Start of Study text

Many electric vehicles are powered by lithium-ion batteries that rely on cobalt — a scarce, expensive metal with high environmental and social costs. A team of researchers from Japanese and French universities have now developed a practical nickel-based electrode material that opens new avenues to cobalt-free batteries for electric vehicles.
The researchers detailed their findings in a study published on Jan. 15 in the journal Energy Storage Materials.
“There is an undeniable need for cobalt-free, high-energy electrode materials for lithium-ion batteries,” said Naoaki Yabuuchi from Yokohama National University.
Lithium-ion batteries can be recharged when lithium ions flow from a positively charged electrode to a negatively charged electrode. In most lithium-ion batteries for portable electronics, the positive electrode contains lithium cobalt oxide (LiCoO2), a chemical compound that offers high stability and energy density.
However, the limited, fraught supply chain of cobalt creates a bottleneck for large-scale batteries, including the ones used in electric vehicles. In addition, cobalt extraction generates toxic waste that contaminates land, air, and water.
To address these issues, lithium nickel oxide (LiNiO2) — which is similar in structure to LiCoO2 — often serves as a cobalt-free alternative for electrode material. However, key instability issues plague the compound, specifically a gradual loss of capacity at the high-voltage region, which is associated with nickel-ion migration.
To improve electrode reversibility, nickel ions have been partially substituted by other metal ions, including reintroduced cobalt ions as well as manganese, aluminum and magnesium, to create “nickel-enriched layered materials” to serve as positive electrode materials.
“So far, 10-20 percent cobalt ions were necessary for nickel-based electrode materials,” Yabuuchi said. This, according to Yabuuchi, is still too much, and a unified understanding of how metal substitution can improve the process has not yet been established.
To address this knowledge gap, Yabuuchi and collaborators dug deeper into the problematic phase transition. When lithium ions leave the cathode under the influence of an external field, nickel ions migrate to specific sites within the lithium layers. Although this process is reversible, the reversibility gradually degrades through continuous cycles until the capacity is completely lost — a phenomenon not seen in cobalt-ion migration.

End of Study text
Start of Given data

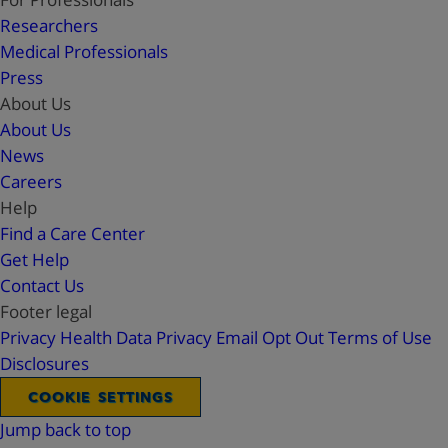
Researchers
Medical Professionals
Press
About Us
About Us
News
Careers
Help
Find a Care Center
Get Help
Contact Us
Footer legal
Privacy
Health Data Privacy
Email Opt Out
Terms of Use
Disclosures
COOKIE SETTINGS
Jump back to top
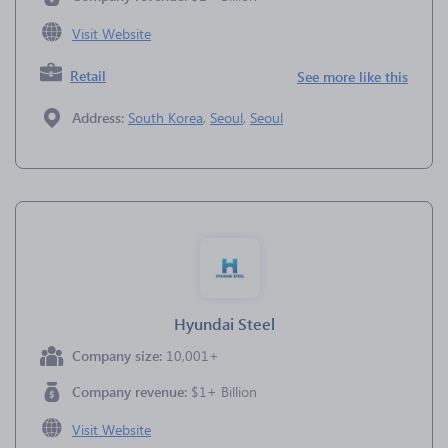
Visit Website
Retail
See more like this
Address:
South Korea
,
Seoul
,
Seoul
Hyundai Steel
Company size:
10,001+
Company revenue:
$1+ Billion
Visit Website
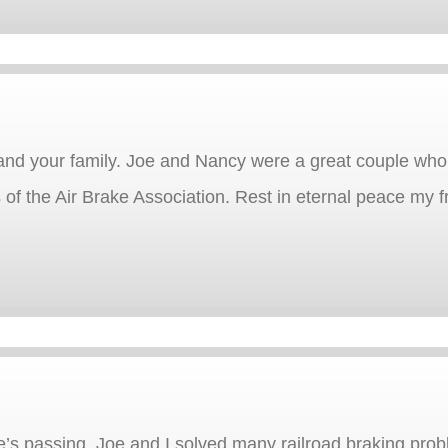
and your family. Joe and Nancy were a great couple who
of the Air Brake Association. Rest in eternal peace my f
e’s passing. Joe and I solved many railroad braking prob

End of Given data

** Required action 1 **
Answer these questions from the article on cobalt-free batteries, one line each:
(a) In which journal did the researchers publish their study?
(b) What compound does the positive electrode contain in most lithium-ion batteries for portable electronics?
(c) What percentage of cobalt ions had nickel-based electrode materials required so far, according to Yabuuchi?
** Required action 2 **
Rewrite the passage of the article on cobalt-free batteries starting at "Many electric vehicles" and ending at "for electric vehicles.", renaming "electric vehicles" as "electric cars" throughout.
** Required action 3 **
Write the next part of the article on cobalt-free batteries, beginning after its final sentence.

** Response box 1 **
(a) Energy Storage Materials
(b) Lithium cobalt oxide (LiCoO2)
(c) 10-20 percent

** Response box 2 **
Many electric cars are powered by lithium-ion batteries that rely on cobalt — a scarce, expensive metal with high environmental and social costs. A team of researchers from Japanese and French universities have now developed a practical nickel-based electrode material that opens new avenues to cobalt-free batteries for electric cars.

** Response box 3 **
Previous studies reported that tungsten doping in LiNiO2 is an efficient approach to suppressing the detrimental phase transitions at high-voltage regions. Yabuuchi and collaborators tested the hypothesis that heavy, expensive tungsten ions could be substituted with other elements, specifically phosphorous — a lighter, more abundant element.
After detailed analysis on LiNiO2 integrated with nanosized lithium phosphate (Li3PO4), the researchers observed that, under certain conditions, problematic nickel-ion migration was effectively suppressed due to repulsive electrostatic interaction from the extra nickel ions within the Li layers. Moreover, from these findings, Li-deficient LiNiO2, Li0.975Ni1.025O2, with the extra nickel ions in Li layers, is also synthesized using a simple methodology without phosphorus integration. Results also showed how Li0.975Ni1.025O2 can effectively mitigate unfavorable nickel-ion migration, and deliver consistent reversibility without cobalt ions.
“These findings open a new direction to develop high performance and practical cobalt-free nickel-based electrode materials with an extremely simple and cost-effective methodology,” Yabuuchi said. “This material achieved the ultimate goal for high-performance nickel-based electrode materials.”
In future endeavors, the researchers plan to investigate the feasibility of a nickel-free material to support lithium-ion batteries.